Le bonheur est la source de nombreux questionnements, aussi bien chez les scientifiques que dans la pensée de tout un chacun et ce depuis l’Antiquité, comme l’attestaient déjà certains travaux de Socrate. Après un voyage à travers le monde et les époques, le sujet a cette fois inspiré Gaël Brulé, sociologue à l’université de Neuchâtel, dans son ouvrage Petites mythologies du bonheur français. Fort de ses expériences personnelles au-delà des frontières de l’Hexagone, l’auteur compare les comportements de ses compatriotes avec ceux qu’il a pu observer à l’étranger. Un nouveau défi pour l’auteur dont le premier succès Le bonheur n’est pas là où vous le pensez traitait la question du bonheur dans sa globalité.

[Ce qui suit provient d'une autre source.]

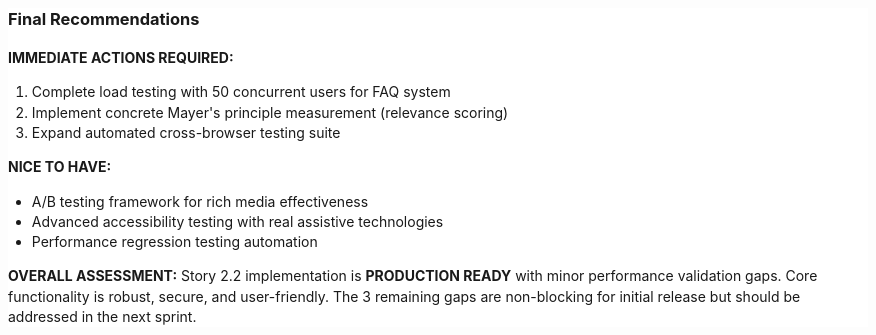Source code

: 
### Final Recommendations

**IMMEDIATE ACTIONS REQUIRED:**
1. Complete load testing with 50 concurrent users for FAQ system
2. Implement concrete Mayer's principle measurement (relevance scoring)
3. Expand automated cross-browser testing suite

**NICE TO HAVE:**
- A/B testing framework for rich media effectiveness
- Advanced accessibility testing with real assistive technologies
- Performance regression testing automation

**OVERALL ASSESSMENT:** Story 2.2 implementation is **PRODUCTION READY** with minor performance validation gaps. Core functionality is robust, secure, and user-friendly. The 3 remaining gaps are non-blocking for initial release but should be addressed in the next sprint.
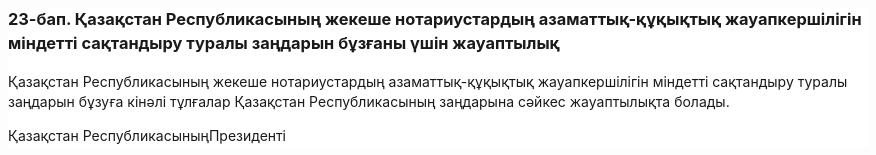 ### 23-бап. Қазақстан Республикасының жекеше нотариустардың азаматтық-құқықтық жауапкершілiгiн мiндеттi сақтандыру туралы заңдарын бұзғаны үшін жауаптылық

Қазақстан Республикасының жекеше нотариустардың азаматтық-құқықтық жауапкершілiгiн мiндеттi сақтандыру туралы заңдарын бұзуға кiнәлi тұлғалар Қазақстан Республикасының заңдарына сәйкес жауаптылықта болады.

Қа­зақ­стан Рес­пуб­ли­ка­сы­ныңПре­зи­ден­тi

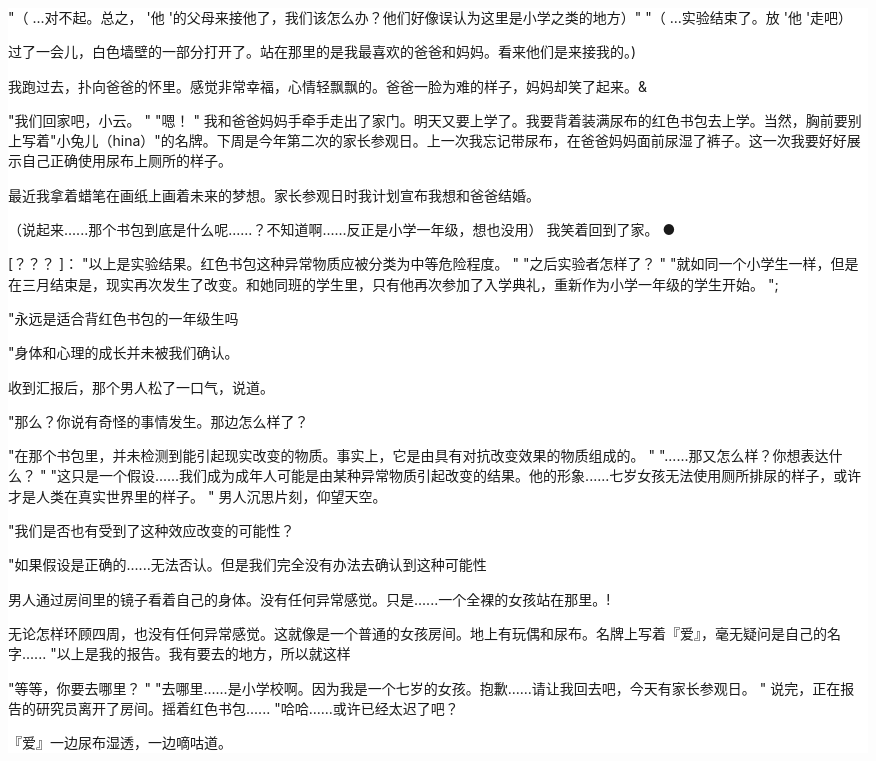 "（ ...对不起。总之， '他 '的父母来接他了，我们该怎么办？他们好像误认为这里是小学之类的地方）" "（ ...实验结束了。放 '他 '走吧）

过了一会儿，白色墙壁的一部分打开了。站在那里的是我最喜欢的爸爸和妈妈。看来他们是来接我的。)

我跑过去，扑向爸爸的怀里。感觉非常幸福，心情轻飘飘的。爸爸一脸为难的样子，妈妈却笑了起来。&

 "我们回家吧，小云。 " "嗯！ " 我和爸爸妈妈手牵手走出了家门。明天又要上学了。我要背着装满尿布的红色书包去上学。当然，胸前要别上写着"小兔儿（hina）"的名牌。下周是今年第二次的家长参观日。上一次我忘记带尿布，在爸爸妈妈面前尿湿了裤子。这一次我要好好展示自己正确使用尿布上厕所的样子。

最近我拿着蜡笔在画纸上画着未来的梦想。家长参观日时我计划宣布我想和爸爸结婚。

（说起来......那个书包到底是什么呢......？不知道啊......反正是小学一年级，想也没用） 我笑着回到了家。 ●

 [？？？ ]： "以上是实验结果。红色书包这种异常物质应被分类为中等危险程度。 " "之后实验者怎样了？ " "就如同一个小学生一样，但是在三月结束是，现实再次发生了改变。和她同班的学生里，只有他再次参加了入学典礼，重新作为小学一年级的学生开始。 ";

 "永远是适合背红色书包的一年级生吗

 "身体和心理的成长并未被我们确认。

收到汇报后，那个男人松了一口气，说道。

 "那么？你说有奇怪的事情发生。那边怎么样了？

 "在那个书包里，并未检测到能引起现实改变的物质。事实上，它是由具有对抗改变效果的物质组成的。 " "......那又怎么样？你想表达什么？ " "这只是一个假设......我们成为成年人可能是由某种异常物质引起改变的结果。他的形象......七岁女孩无法使用厕所排尿的样子，或许才是人类在真实世界里的样子。 " 男人沉思片刻，仰望天空。

 "我们是否也有受到了这种效应改变的可能性？

 "如果假设是正确的......无法否认。但是我们完全没有办法去确认到这种可能性

男人通过房间里的镜子看着自己的身体。没有任何异常感觉。只是......一个全裸的女孩站在那里。!

无论怎样环顾四周，也没有任何异常感觉。这就像是一个普通的女孩房间。地上有玩偶和尿布。名牌上写着『爱』，毫无疑问是自己的名字...... "以上是我的报告。我有要去的地方，所以就这样

 "等等，你要去哪里？ " "去哪里......是小学校啊。因为我是一个七岁的女孩。抱歉......请让我回去吧，今天有家长参观日。 " 说完，正在报告的研究员离开了房间。摇着红色书包...... "哈哈......或许已经太迟了吧？

『爱』一边尿布湿透，一边嘀咕道。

Si plus de 90 % des Français se déclarent heureux, plaçant le pays à la 13e position à l’échelle européenne, le classement est moins prestigieux lorsque vient la question du niveau de satisfaction des individus à l’égard de leur vie, catégorie dans laquelle la France termine 25e sur 46. Une telle différence de rangs soulève des interrogations que le sociologue propose d’explorer à travers six objets du quotidien métaphoriquement porteurs de sens : le bouchon de vin et le rapport au passé, le « repas à la française » et l’hédonisme, la clôture dont on aime s’entourer pour se sentir chez soi et le rapport à l’inconnu, la classe d’école dans le « mille-feuille social », la 2 CV comme emblème de liberté et le journal comme symbole de création et de diffusion des idées. Les résultats des études semblent sans appel : si les Français sont en grande majorité satisfaits de leur propre vie, c’est un avenir commun qui les effraie. Pour être plus heureux, Gaël Brulé explique que les Français doivent apprendre à tisser des liens avec les individus qui les entourent, avec leur environnement, voire avec eux-mêmes, leur corps et leurs émotions, pour investir pleinement leurs libertés.
En effet, les racines révolutionnaires du peuple de l’Hexagone ont permis d’aboutir à davantage de droits, mais tous ne semblent pourtant pas donner lieu à des améliorations notables, créant une spirale infernale dans laquelle il est facile de se perdre. Si l’auteur signale que certains de ces maux ne sont pas spécifiques aux Français, ceux-ci devront cependant affronter leurs peurs pour oser faire émerger un nouveau récit de société inspiré de l’esprit des Lumières, plus proche des valeurs qu’ils prônent. Un véritable défi pour tout un peuple, avec plus de bonheur à la clé.